The Workforce Intelligence Engine

Case Study

About

This project focused on designing and implementing a scalable people analytics solution using a modern lakehouse architecture. The goal was to centralize fragmented workforce data and enable reliable, analytics-ready datasets to support HR and Finance reporting. The solution was built on Microsoft Fabric, leveraging pipelines and PySpark notebooks to ingest, transform, and prepare employee and department data for downstream analysis in a structured and repeatable manner

Challenge

The existing data setup presented several limitations that restricted timely workforce insights and operational efficiency:

Manual and Fragmented Data Handling : Employee and department data was delivered as raw files, requiring manual effort to prepare and analyze, increasing the risk of errors and inconsistencies.

Lack of Scalable Analytics :There was no centralized processing layer to support aggregations, joins, and historical workforce analysis as data volumes increased.

Delayed Decision-Making
Key questions around headcount, salary distribution, tenure, and departmental costs required ad hoc analysis, slowing down HR and Finance reporting.

No Reusable Data Pipeline
The absence of a standardized ingestion and transformation process made it difficult to reuse logic or extend analytics for future requirements.

Solution

Designed a data pipeline in Microsoft Fabric to copy raw CSV files into a Lakehouse environment

Used PySpark notebooks to cleanse, transform, and enrich employee and department datasets

Implemented joins, aggregations, window functions, and date-based calculations to support workforce analytics use cases

Created structured, analytics-ready tables that can be reused for reporting and further analysis

Business impact

The implemented lakehouse solution improved the reliability and efficiency of workforce analytics:

Improved Data Availability: Automated ingestion ensured consistent access to employee and department data without manual intervention.

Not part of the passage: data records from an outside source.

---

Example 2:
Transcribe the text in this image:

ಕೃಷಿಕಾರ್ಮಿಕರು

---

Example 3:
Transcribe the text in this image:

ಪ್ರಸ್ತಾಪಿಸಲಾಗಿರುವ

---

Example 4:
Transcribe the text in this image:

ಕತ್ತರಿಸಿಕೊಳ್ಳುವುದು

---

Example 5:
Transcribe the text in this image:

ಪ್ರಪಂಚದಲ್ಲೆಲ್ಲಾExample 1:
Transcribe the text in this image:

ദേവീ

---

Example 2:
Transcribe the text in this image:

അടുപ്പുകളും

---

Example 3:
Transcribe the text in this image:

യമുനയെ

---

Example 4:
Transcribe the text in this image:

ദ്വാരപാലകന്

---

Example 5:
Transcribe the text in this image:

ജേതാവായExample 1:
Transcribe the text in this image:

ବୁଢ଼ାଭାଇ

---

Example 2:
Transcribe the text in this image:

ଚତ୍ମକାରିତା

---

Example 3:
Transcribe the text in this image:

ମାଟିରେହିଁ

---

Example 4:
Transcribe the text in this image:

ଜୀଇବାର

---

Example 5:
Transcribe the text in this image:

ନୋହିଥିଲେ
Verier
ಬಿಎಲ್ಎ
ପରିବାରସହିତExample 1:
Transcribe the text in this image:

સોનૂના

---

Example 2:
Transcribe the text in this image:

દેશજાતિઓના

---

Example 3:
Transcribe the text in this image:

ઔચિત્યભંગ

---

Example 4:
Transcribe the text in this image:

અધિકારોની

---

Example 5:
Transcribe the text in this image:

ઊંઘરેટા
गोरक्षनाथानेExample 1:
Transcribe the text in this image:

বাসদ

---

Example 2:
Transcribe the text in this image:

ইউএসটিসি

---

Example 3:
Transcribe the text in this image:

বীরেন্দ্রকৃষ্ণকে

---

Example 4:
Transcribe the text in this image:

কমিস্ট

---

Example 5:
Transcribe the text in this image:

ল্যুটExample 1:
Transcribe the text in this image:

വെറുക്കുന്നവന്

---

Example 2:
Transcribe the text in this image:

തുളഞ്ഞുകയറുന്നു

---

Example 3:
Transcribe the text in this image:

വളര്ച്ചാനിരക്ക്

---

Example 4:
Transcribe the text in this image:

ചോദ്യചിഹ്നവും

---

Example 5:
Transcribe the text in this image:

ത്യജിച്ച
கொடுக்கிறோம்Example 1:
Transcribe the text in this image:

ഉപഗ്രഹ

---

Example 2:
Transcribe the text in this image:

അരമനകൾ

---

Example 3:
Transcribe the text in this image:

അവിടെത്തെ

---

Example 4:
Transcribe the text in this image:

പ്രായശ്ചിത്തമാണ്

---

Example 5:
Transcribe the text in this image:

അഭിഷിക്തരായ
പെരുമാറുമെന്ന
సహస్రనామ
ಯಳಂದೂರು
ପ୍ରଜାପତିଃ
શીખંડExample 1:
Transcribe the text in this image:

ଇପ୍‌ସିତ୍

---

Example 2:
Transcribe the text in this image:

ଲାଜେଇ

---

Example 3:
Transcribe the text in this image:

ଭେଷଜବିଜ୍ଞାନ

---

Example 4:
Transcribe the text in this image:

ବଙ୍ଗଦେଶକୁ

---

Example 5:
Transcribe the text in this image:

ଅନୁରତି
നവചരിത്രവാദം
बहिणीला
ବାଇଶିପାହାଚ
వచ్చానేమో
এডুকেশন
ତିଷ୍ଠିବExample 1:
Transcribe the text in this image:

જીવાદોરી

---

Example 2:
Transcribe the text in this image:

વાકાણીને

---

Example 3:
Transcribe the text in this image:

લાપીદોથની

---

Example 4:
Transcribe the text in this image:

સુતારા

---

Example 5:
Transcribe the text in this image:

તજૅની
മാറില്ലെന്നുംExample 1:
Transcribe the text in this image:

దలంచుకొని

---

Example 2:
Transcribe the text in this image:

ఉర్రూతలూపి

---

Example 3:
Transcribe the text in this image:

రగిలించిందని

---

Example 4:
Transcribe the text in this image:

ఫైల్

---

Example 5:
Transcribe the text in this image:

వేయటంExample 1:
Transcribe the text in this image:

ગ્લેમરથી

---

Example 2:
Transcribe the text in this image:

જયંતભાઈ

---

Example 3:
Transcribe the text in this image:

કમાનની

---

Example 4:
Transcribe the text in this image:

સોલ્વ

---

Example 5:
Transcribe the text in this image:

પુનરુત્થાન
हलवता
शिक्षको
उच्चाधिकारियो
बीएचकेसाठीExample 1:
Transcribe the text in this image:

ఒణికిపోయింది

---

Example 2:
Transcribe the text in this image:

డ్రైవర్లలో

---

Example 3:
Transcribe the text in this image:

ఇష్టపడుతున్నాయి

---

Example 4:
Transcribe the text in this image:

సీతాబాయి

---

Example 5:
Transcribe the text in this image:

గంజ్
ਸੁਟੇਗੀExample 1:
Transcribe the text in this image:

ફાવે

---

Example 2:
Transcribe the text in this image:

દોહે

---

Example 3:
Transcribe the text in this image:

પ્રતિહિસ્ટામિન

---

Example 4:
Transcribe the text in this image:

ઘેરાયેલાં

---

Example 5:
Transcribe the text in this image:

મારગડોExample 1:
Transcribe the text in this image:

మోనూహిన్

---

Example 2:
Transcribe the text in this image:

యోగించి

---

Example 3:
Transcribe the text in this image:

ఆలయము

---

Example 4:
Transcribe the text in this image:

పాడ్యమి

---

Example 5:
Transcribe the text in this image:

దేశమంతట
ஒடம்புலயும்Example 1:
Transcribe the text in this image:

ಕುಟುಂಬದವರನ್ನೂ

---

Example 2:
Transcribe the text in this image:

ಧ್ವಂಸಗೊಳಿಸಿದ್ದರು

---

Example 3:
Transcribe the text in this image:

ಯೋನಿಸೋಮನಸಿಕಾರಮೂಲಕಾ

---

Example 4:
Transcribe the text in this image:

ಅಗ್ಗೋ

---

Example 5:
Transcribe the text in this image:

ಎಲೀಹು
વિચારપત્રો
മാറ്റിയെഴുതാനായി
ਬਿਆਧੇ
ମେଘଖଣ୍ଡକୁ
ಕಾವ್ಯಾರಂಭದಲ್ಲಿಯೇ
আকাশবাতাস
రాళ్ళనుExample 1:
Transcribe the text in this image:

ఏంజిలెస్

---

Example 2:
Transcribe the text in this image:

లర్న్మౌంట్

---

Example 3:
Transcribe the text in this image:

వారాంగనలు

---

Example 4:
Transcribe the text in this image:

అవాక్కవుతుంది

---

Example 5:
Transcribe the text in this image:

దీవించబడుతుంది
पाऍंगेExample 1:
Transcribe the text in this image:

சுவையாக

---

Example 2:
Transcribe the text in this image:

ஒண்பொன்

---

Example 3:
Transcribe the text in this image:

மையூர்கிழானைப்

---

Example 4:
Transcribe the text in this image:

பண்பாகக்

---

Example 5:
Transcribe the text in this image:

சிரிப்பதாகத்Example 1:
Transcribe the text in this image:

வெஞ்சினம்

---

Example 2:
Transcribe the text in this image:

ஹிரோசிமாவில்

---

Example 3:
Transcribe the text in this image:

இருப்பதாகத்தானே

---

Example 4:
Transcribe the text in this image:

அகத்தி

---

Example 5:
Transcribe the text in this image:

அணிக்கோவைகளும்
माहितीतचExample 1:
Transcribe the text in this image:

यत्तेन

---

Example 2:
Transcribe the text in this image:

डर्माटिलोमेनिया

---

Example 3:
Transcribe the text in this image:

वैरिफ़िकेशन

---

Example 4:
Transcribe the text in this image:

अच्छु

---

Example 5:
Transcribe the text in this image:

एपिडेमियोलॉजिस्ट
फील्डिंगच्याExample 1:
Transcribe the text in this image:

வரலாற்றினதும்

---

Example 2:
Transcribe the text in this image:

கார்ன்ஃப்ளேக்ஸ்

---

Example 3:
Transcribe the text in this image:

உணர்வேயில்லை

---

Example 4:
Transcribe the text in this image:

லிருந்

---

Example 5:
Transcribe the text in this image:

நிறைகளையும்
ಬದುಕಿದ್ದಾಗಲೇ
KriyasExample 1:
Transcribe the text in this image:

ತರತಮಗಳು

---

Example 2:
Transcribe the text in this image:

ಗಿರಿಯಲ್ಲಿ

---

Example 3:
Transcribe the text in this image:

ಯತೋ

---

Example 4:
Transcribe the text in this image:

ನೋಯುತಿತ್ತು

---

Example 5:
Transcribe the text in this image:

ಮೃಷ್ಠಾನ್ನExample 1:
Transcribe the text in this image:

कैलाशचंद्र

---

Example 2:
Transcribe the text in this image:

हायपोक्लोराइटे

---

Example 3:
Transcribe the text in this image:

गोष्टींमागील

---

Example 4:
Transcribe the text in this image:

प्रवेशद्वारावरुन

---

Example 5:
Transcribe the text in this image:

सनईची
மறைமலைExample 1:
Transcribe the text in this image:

Higher Data Consistency: PySpark-based schema enforcement and transformations reduced data quality issues in analytics outputs.

Faster Workforce Insights: Analytics-ready tables enabled quicker analysis of headcount, salary distribution, and employee tenure.

Scalable Foundation: The pipeline and notebook design supports future data growth and additional analytics use cases.

Employee and department DataFrames are joined using an inner join on department_id to combine related records. This creates a unified dataset that includes both employee details and their corresponding department information for further analysis

Grouped data by department and calculated average salary using aggregation functions, with explicit type casting and rounding for precision. This produces standardized, department-level salary metrics for accurate compensation analysis

Used Window.partitionBy("department_id").orderBy(col("salary").desc()) with the rank() window function to rank employees within each department based on salary. This solves the problem of identifying top-paid employees and comparing compensation levels within the same department

Calculated a running total of employee salaries within each department based on hire date order. This helps analyze how total salary cost grows over time as new employees are added to each department.